-
Notifications
You must be signed in to change notification settings - Fork 70
Description
The physically correct rate for light attenuation is 1/r^2, where r is the distance between the surface and the point light. We used to use a 1/r equation. This is common in colorspace-oblivious rendering since after taking into account that in sRGB a color channel of x produces an amount of light proportional to about x^2.2, the effective attenuation is 1/r^2.2 which is pretty close to 1/r^2. In a979351 the equation was changed from 1/r to 1/r^2. I doubt this was a good idea since now the effective attenuation is an excessive 1/r^4.4. In a linear colorspace we would obviously want to use 1/r^2.

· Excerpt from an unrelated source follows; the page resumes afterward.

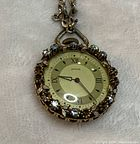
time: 9:23
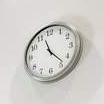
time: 11:23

With the introduction of sRGB/linear colorspace, there is the question of how to make a dynamic light API that will give consistent results between the colorspaces. The idea from the current version of #1687 seems OK: a 0-1 RGB color which is interpreted as sRGB, and an intensity which should always be interpreted as linear. Then we could use the formula convertToSRGB(color)/r^2 for the linear colorspace, and if we want to get identical results in the sRGB colorspace, color / r^(2 / 2.2) = color / r^0.90909. To make this API, unfortunately we will have to undo the changes to the 0.56 branch which got rid of the separate 'intensity' argument in favor of unbounded r/g/b.